#### [TEXTO DO EXERCÍCIO]
________
Também deve ser analisado que tipo de conexão há entre a atividade neutra e o lavador de capitais. De acordo com isso, a conexão da ação inicialmente neutra com a realização de um delito realizado por outro é requisito necessário, em que pese seja insuficiente para afirmar a tipicidade da conduta. É pressuposto da tipicidade, mas não é elemento que decide a relevância penal da conduta. Somente a concorrência de especiais circunstâncias que permitam concluir pela existência de forma clara e unívoca de uma especial relação de sentido delitivo entre a conduta inicialmente neutra e o delito pode modificar o caráter neutro da conduta e convertê-la em típica [10].
________
#### [DADOS APRESENTADOS]
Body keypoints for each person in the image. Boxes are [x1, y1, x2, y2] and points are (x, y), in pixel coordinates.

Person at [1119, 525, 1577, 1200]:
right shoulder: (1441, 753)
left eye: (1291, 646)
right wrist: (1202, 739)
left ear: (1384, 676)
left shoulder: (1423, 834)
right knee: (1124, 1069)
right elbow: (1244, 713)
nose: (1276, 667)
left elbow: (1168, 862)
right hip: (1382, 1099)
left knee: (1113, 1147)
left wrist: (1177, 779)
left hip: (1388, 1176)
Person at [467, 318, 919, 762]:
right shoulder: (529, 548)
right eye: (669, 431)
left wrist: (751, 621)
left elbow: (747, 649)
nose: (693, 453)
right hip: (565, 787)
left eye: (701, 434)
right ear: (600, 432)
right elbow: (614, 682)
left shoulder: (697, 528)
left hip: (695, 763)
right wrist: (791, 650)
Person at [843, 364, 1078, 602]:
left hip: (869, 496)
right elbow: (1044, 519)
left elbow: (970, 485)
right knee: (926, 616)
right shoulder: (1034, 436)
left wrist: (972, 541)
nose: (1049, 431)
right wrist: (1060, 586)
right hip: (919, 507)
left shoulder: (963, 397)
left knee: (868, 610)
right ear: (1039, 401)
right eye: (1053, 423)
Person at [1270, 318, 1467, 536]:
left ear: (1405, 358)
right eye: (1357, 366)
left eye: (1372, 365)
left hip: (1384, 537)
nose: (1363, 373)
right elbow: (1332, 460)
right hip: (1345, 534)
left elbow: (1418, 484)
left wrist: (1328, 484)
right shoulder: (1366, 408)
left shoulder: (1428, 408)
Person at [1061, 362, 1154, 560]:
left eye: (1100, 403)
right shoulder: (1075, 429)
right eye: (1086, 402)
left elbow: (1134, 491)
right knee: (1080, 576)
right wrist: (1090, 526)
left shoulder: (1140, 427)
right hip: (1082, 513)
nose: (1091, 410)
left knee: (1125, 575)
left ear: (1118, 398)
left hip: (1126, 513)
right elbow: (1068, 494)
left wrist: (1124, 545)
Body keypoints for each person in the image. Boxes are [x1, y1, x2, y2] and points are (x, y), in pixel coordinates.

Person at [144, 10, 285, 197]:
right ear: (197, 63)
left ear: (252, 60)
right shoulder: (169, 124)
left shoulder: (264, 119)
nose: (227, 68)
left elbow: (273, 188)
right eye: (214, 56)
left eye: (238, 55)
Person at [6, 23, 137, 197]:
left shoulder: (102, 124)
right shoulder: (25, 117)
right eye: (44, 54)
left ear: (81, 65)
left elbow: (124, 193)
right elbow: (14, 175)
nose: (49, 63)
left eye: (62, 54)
________
#### [LISTA DE TAREFAS]
1) Com base no texto sobre condutas neutras, responda:
(a) Segundo a primeira frase, o que também deve ser analisado?
(b) A conexão da ação inicialmente neutra com o delito é pressuposto de quê?
(c) O que pode modificar o caráter neutro da conduta e convertê-la em típica?
2) Transcreva do texto sobre condutas neutras o trecho que se inicia em "Também deve ser" e prossegue até "em típica [10].".
3) Indique se cada afirmação está de acordo com o texto sobre condutas neutras, respondendo sim ou não e citando as palavras do texto que decidem a questão:
(a) A conexão da ação inicialmente neutra com o delito de outro basta para afirmar a tipicidade da conduta.
(b) Essa conexão é pressuposto da tipicidade.
(c) Especiais circunstâncias podem converter em típica a conduta inicialmente neutra.

#### [RESPOSTAS POR TAREFA]
1)
(a) Que tipo de conexão há entre a atividade neutra e o lavador de capitais.
(b) Da tipicidade.
(c) Somente a concorrência de especiais circunstâncias que permitam concluir pela existência de forma clara e unívoca de uma especial relação de sentido delitivo entre a conduta inicialmente neutra e o delito.

2)
Também deve ser analisado que tipo de conexão há entre a atividade neutra e o lavador de capitais. De acordo com isso, a conexão da ação inicialmente neutra com a realização de um delito realizado por outro é requisito necessário, em que pese seja insuficiente para afirmar a tipicidade da conduta. É pressuposto da tipicidade, mas não é elemento que decide a relevância penal da conduta. Somente a concorrência de especiais circunstâncias que permitam concluir pela existência de forma clara e unívoca de uma especial relação de sentido delitivo entre a conduta inicialmente neutra e o delito pode modificar o caráter neutro da conduta e convertê-la em típica [10].

3)
(a) Não: "em que pese seja insuficiente para afirmar a tipicidade da conduta".
(b) Sim: "É pressuposto da tipicidade".
(c) Sim: "pode modificar o caráter neutro da conduta e convertê-la em típica".